Count the lines of the material below that contain the string "Texas", matching case exactly, and give only that number.

EXTRACTED ENTRIES section start

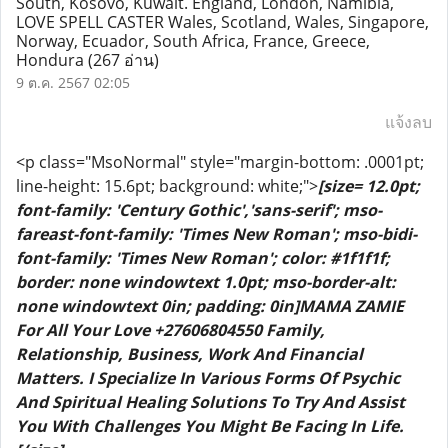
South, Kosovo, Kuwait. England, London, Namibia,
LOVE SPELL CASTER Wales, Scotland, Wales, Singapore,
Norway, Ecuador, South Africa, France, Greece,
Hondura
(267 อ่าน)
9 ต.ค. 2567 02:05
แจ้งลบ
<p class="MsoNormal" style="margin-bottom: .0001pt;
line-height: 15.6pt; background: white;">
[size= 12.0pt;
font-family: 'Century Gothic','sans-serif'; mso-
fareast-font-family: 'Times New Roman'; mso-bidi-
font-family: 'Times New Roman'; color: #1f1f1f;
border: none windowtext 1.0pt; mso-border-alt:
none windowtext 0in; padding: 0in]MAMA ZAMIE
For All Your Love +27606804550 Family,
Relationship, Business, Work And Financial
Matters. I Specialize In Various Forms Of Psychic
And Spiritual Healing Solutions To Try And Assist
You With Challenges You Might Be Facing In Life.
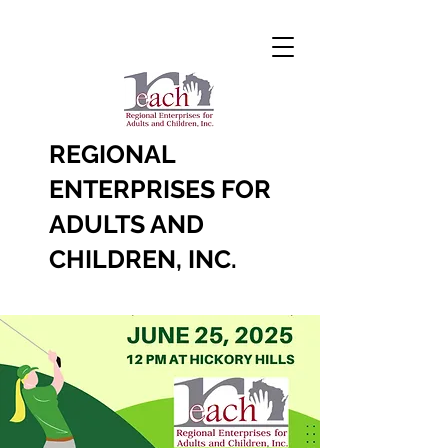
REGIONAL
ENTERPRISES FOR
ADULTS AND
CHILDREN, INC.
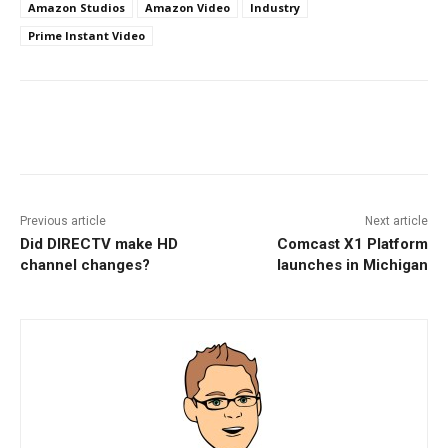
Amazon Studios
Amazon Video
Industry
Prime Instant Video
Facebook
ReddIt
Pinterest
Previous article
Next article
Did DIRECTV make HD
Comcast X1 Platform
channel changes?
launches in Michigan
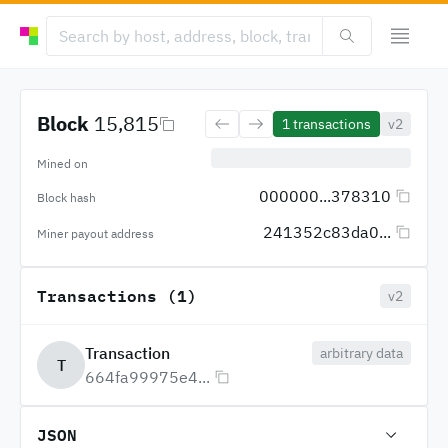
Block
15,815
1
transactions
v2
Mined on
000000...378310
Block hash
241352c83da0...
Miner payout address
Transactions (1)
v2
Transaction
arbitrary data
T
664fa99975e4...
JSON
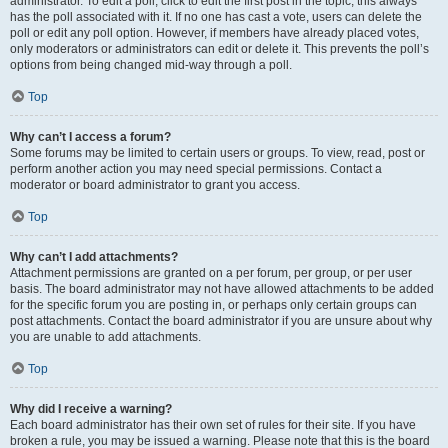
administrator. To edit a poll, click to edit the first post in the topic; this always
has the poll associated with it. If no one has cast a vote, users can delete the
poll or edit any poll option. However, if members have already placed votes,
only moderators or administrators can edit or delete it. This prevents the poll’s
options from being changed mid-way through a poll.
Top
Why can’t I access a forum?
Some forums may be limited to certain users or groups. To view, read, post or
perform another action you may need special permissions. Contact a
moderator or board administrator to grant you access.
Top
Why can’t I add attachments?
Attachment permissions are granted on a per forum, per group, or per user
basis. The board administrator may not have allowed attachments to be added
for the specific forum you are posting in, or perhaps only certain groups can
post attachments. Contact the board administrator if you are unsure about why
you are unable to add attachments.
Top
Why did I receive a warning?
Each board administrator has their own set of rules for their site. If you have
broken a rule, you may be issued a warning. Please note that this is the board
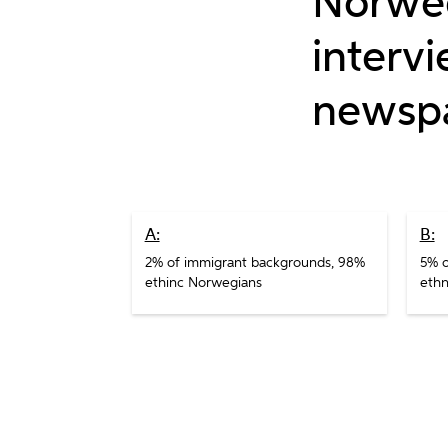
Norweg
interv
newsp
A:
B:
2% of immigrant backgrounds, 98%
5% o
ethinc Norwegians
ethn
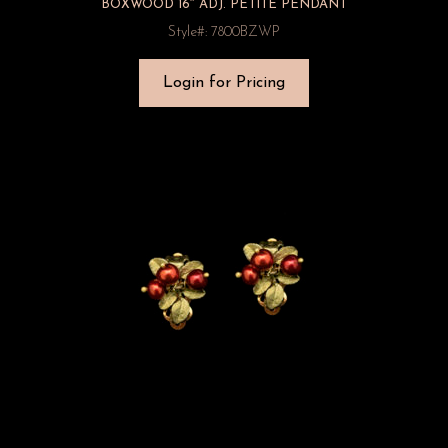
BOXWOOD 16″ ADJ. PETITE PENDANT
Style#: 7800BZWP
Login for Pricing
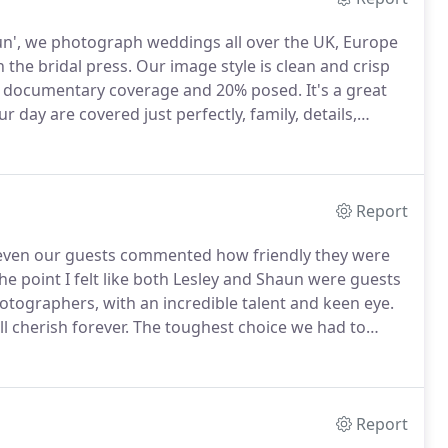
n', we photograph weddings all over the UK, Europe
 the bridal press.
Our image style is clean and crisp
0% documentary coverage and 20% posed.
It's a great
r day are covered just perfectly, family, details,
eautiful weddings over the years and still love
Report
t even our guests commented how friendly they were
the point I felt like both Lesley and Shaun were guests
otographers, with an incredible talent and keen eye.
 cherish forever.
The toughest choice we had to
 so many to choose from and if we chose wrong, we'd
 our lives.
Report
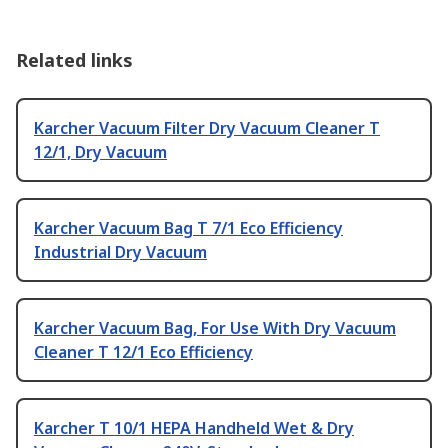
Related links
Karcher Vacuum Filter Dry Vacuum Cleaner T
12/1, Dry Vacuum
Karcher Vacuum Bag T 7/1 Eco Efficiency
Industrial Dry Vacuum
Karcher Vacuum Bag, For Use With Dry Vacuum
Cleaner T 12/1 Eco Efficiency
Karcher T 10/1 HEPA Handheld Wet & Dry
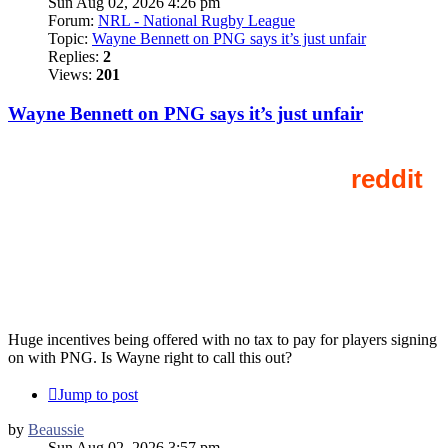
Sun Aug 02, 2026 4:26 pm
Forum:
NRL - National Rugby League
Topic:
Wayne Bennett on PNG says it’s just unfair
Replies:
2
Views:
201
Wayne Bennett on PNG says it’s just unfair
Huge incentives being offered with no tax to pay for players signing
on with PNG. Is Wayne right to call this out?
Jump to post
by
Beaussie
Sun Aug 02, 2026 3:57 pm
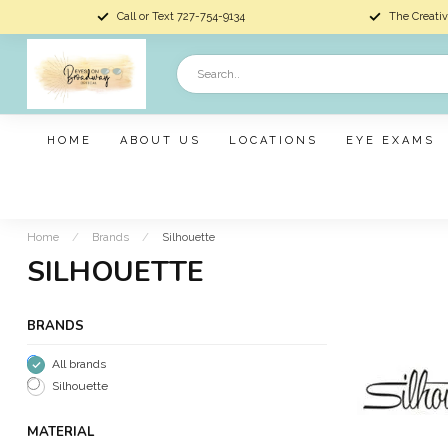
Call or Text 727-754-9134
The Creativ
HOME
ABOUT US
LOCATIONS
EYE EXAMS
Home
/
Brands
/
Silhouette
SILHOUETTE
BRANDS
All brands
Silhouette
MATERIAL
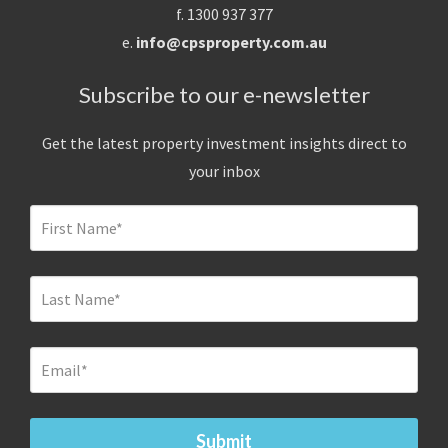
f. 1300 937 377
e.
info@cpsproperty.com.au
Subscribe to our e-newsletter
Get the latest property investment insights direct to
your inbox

EXTRACTED ENTRIES section end
EXTRACTED ENTRIES section start

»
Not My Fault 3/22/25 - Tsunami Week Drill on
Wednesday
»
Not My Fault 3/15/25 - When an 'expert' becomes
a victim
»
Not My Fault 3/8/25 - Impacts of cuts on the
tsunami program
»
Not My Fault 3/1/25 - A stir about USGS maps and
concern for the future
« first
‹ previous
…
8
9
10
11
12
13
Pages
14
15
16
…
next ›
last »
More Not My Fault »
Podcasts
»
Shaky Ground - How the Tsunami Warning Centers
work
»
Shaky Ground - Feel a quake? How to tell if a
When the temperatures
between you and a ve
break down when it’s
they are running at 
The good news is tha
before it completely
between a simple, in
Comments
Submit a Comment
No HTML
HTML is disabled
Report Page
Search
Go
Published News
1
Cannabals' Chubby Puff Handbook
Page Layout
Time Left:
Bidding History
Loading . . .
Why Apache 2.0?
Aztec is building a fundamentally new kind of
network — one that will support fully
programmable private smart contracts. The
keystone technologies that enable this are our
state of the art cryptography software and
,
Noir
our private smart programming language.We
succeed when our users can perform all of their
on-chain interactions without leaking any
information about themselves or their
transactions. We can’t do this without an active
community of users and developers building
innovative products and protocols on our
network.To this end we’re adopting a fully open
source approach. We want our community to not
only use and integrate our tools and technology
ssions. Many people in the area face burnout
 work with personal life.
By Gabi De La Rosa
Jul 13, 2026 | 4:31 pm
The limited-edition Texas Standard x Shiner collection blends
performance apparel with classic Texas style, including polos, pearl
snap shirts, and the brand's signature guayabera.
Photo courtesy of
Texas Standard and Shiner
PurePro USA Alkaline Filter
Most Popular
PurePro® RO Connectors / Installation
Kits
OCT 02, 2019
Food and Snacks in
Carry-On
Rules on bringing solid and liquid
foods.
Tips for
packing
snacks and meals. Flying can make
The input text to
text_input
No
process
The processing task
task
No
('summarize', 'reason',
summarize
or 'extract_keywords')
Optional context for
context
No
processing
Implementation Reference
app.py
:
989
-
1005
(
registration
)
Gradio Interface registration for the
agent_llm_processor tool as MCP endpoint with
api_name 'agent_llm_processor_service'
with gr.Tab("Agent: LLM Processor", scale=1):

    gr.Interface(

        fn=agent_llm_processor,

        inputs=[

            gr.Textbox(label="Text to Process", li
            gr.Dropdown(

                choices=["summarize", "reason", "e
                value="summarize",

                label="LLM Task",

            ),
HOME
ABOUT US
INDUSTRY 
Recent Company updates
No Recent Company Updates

EXTRACTED ENTRIES section end

RESULT:
3